Humans are normally aware of their motivation, such as during athletic training or studying for an exam. Can motivation also be unconscious, such that a person is unable to report the goals or rewards that drive a particular behavior? Pessiglione et al. (p. 904, published online 12 April) developed an incentive force task using either one penny or one pound as a reward. The coins were displayed at different durations so that they were either consciously or subliminally perceived. Using functional magnetic resonance imaging and measuring a range of other physiological parameters, the authors found that even when the subjects were not consciously aware of the size of the reward, they nonetheless exerted more force in association with higher stakes.

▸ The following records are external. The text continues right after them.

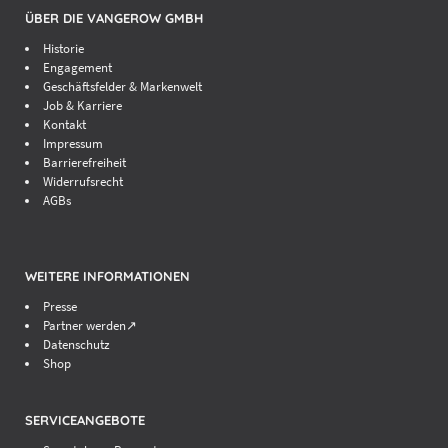
ÜBER DIE VANGEROW GMBH
Historie
Engagement
Geschäftsfelder & Markenwelt
Job & Karriere
Kontakt
Impressum
Barrierefreiheit
Widerrufsrecht
AGBs
WEITERE INFORMATIONEN
Presse
Partner werden↗
Datenschutz
Shop
SERVICEANGEBOTE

Many geological processes are at work in subduction zones, where a surface plate descends below another into the underlying mantle. Detailed seismic imaging of the Tonga subduction zone by Zheng et al. (p. 855, published online 12 April) reveals the presence of numerous impedance layers in the wedge above the subducted slab. An extensive wedge volume was illuminated by P- and S-wave signals from deep earthquakes in the slab, and nine laterally continuous reflectors were spotted. The layers may be the result of extensive mineral transitions within the wedge that occur in response to uprising fluids.

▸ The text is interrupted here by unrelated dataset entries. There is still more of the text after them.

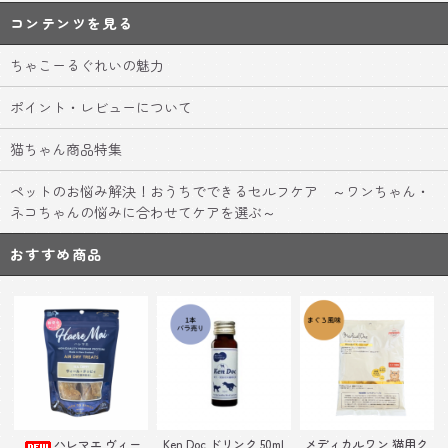
コンテンツを見る
ちゃこーるぐれいの魅力
ポイント・レビューについて
猫ちゃん商品特集
ペットのお悩み解決！おうちでできるセルフケア ～ワンちゃん・
ネコちゃんの悩みに合わせてケアを選ぶ～
おすすめ商品
Ken Doc ドリンク 50ml
ハレマエ ヴィー
メディカルワン 猫用ク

Taking Apart a Piece of the Clock
In most cells, interlocked feedback loops of RNA transcription and protein translation form an ~24-hour clock that controls biological processes. Many of the molecular components of this clock in mammals are known, including the interacting proteins Clock and Bmal and the positive regulators Cry (cryptochrome) and Per (period). In a screen of mutagenized mice for abnormal circadian regulation, Godinho et al. (p. 897; published online April 26) identified a mutation in a previously unknown clock component that caused a longer circadian period. The gene codes for Fbxl3, an F-box protein with leucine-rich repeats that would be predicted to be involved in protein degradation. In another, independent screen for proteins that bind to Fbxl3, Busino et al. (p. 900; published online April 26) show that Cry, an essential circadian clock component, is a major target for Fbxl3, and requires Fbxl3 for proper degradation in cells. Thus, the F-box protein Fbxl3 is required for normal circadian clock function and is responsible for cyclic degradation of the clock component Cry, a step that determines the length of the circadian period.